Lonnie Young

No. 43, 31, 44
- Positions: Cornerback, Safety

Personal information
- Born: July 18, 1963 (age 62) Flint, Michigan, U.S.
- Listed height: 6 ft 2 in (1.88 m)
- Listed weight: 205 lb (93 kg)

Career information
- High school: Beecher (Beecher, Michigan)
- College: Michigan State (1981–1984)
- NFL draft: 1985: 12th round, 325th overall pick

Career history

Playing
- St. Louis/Phoenix Cardinals (1985–1990); New York Jets (1991–1993); San Diego Chargers (1994); New York Jets (1995–1996);

Operations
- New York Jets (2002) Area scout; Arizona Cardinals (2003–2007) Regional scout; Baltimore Ravens (2008–2019) National Scout; Pittsburgh Maulers (2023) General manager;

Awards and highlights
- Super Bowl champion (XLVII);

Career NFL statistics
- Total tackles: 728
- Sacks: 3.5
- Forced fumbles: 1
- Fumble recoveries: 14
- Interceptions: 11
- Stats at Pro Football Reference

= Lonnie Young =

American football player (born 1963)

Lonnie Young (born July 18, 1963) is an American professional football executive and former cornerback and safety.
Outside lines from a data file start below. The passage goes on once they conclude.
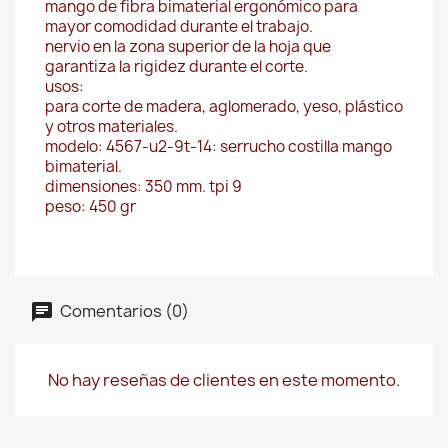
mango de fibra bimaterial ergonómico para
mayor comodidad durante el trabajo.
nervio en la zona superior de la hoja que
garantiza la rigidez durante el corte.
usos:
para corte de madera, aglomerado, yeso, plástico
y otros materiales.
modelo: 4567-u2-9t-14: serrucho costilla mango
bimaterial.
dimensiones: 350 mm. tpi 9
peso: 450 gr
Comentarios (0)
No hay reseñas de clientes en este momento.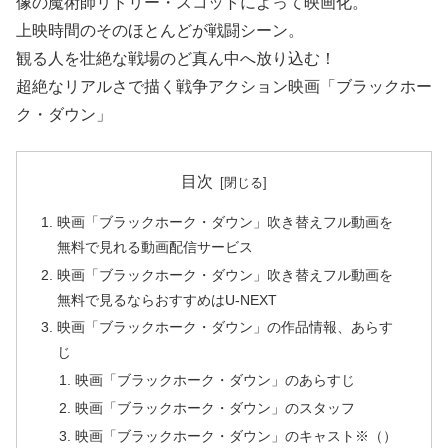
像の魔術師リドリー・スコットによって映画化。
上映時間のそのほとんどが戦闘シーン。
観る人を壮絶な戦場のど真ん中へ放り込む！
超絶なリアルさで描く戦争アクション映画「ブラックホー
ク・ダウン」
目次
映画「ブラックホーク・ダウン」吹き替えフル動画を
無料で見れる動画配信サービス
映画「ブラックホーク・ダウン」吹き替えフル動画を
無料で見るならおすすめはU-NEXT
映画「ブラックホーク・ダウン」の作品情報、あらす
じ
映画「ブラックホーク・ダウン」のあらすじ
映画「ブラックホーク・ダウン」のスタッフ
映画「ブラックホーク・ダウン」のキャスト※（）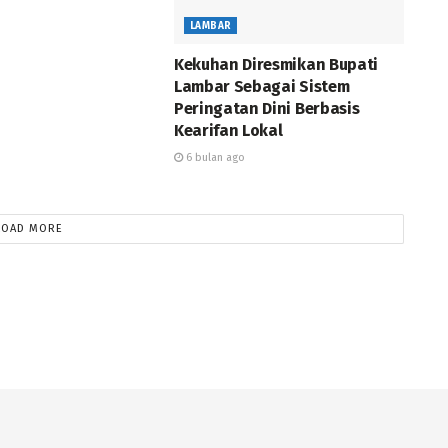
LAMBAR
Kekuhan Diresmikan Bupati
Lambar Sebagai Sistem
Peringatan Dini Berbasis
Kearifan Lokal
6 bulan ago
LOAD MORE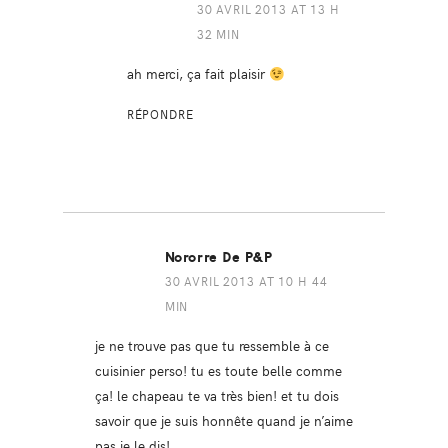
30 AVRIL 2013 AT 13 H
32 MIN
ah merci, ça fait plaisir
RÉPONDRE
Nororre De P&P
30 AVRIL 2013 AT 10 H 44
MIN
je ne trouve pas que tu ressemble à ce
cuisinier perso! tu es toute belle comme
ça! le chapeau te va très bien! et tu dois
savoir que je suis honnête quand je n’aime
pas je le dis!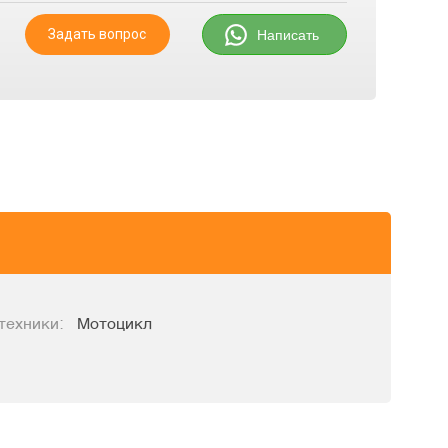
Задать вопрос
Написать
техники:
Мотоцикл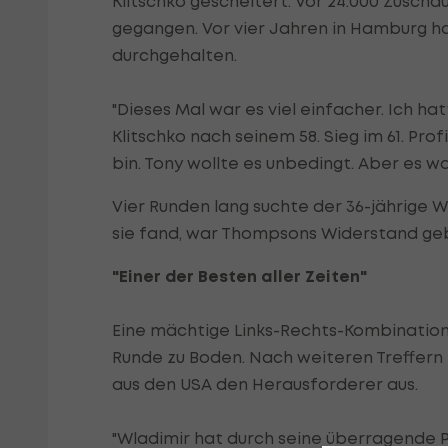
Klitschko gescheitert. Vor 24.000 Zuscha
gegangen. Vor vier Jahren in Hamburg h
durchgehalten.
"Dieses Mal war es viel einfacher. Ich h
Klitschko nach seinem 58. Sieg im 61. Prof
bin. Tony wollte es unbedingt. Aber es wa
Vier Runden lang suchte der 36-jährige W
sie fand, war Thompsons Widerstand ge
"Einer der Besten aller Zeiten"
Eine mächtige Links-Rechts-Kombination 
Runde zu Boden. Nach weiteren Treffern
aus den USA den Herausforderer aus.
"Wladimir hat durch seine überragende 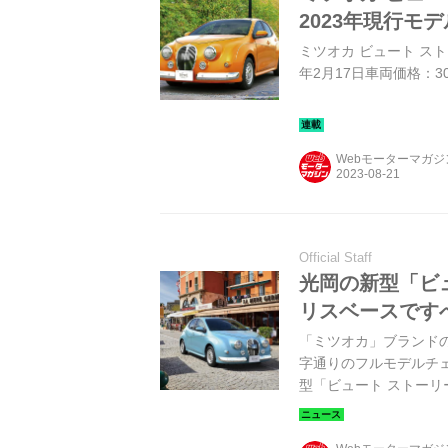
2023年現行モ
ミツオカ ビュート ストー
年2月17日車両価格：3
Webモーターマガ
Official Staff
光岡の新型「ビュ
リスベースです
「ミツオカ」ブランド
字通りのフルモデルチ
型「ビュート ストーリ
ことになった。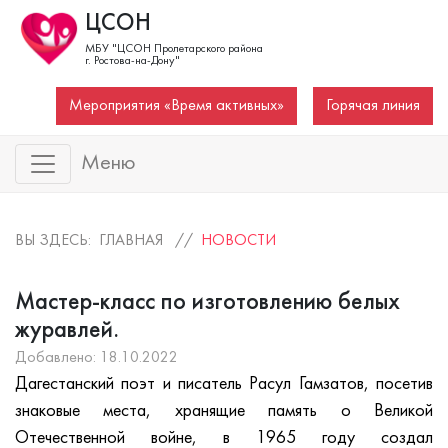
ЦСОН
МБУ "ЦСОН Пролетарского района
г. Ростова-на-Дону"
Мероприятия «Время активных»
Горячая линия
Меню
ВЫ ЗДЕСЬ: ГЛАВНАЯ //
НОВОСТИ
Мастер-класс по изготовлению белых
журавлей.
Добавлено: 18.10.2022
Дагестанский поэт и писатель Расул Гамзатов, посетив
знаковые места, хранящие память о Великой
Отечественной войне, в 1965 году создал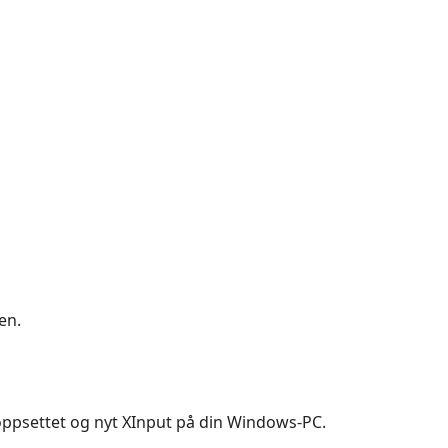
en.
 oppsettet og nyt XInput på din Windows-PC.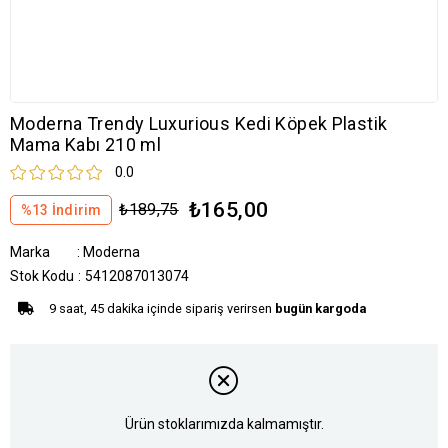
Moderna Trendy Luxurious Kedi Köpek Plastik
Mama Kabı 210 ml
0.0
₺165,00
₺189,75
%
13
İndirim
Marka
:
Moderna
Stok Kodu
5412087013074
9 saat, 45 dakika içinde sipariş verirsen
bugün kargoda
Ürün stoklarımızda kalmamıştır.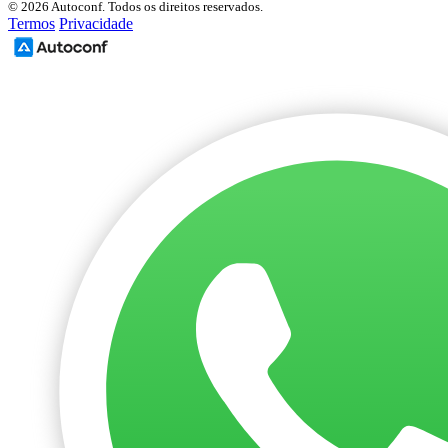
© 2026 Autoconf. Todos os direitos reservados.
Termos
Privacidade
He played college football for the Michigan State Spartans, and was selected by the St. Louis Cardinals in the twelfth round of the 1985 NFL draft.

==Early life==
Young was born in Flint, Michigan. He attended Beecher High School where he played football, basketball and track and field.

==College career==
Young starred in football at Michigan State University. He played football under head coach Muddy Waters and played his junior and senior season under George Perles. In his senior season, Young recorded 3 interceptions. Michigan State went 6–6 that year, making it to their first bowl game since 1966, but they were defeated by the Army Cadets in the Cherry Bowl.

==Executive career==
===Pittsburgh Maulers===
On October 19, 2022, Young was named the general manager of the Pittsburgh Maulers. On January 1, 2024, it was announced the Maulers would not be a part of the UFL Merger.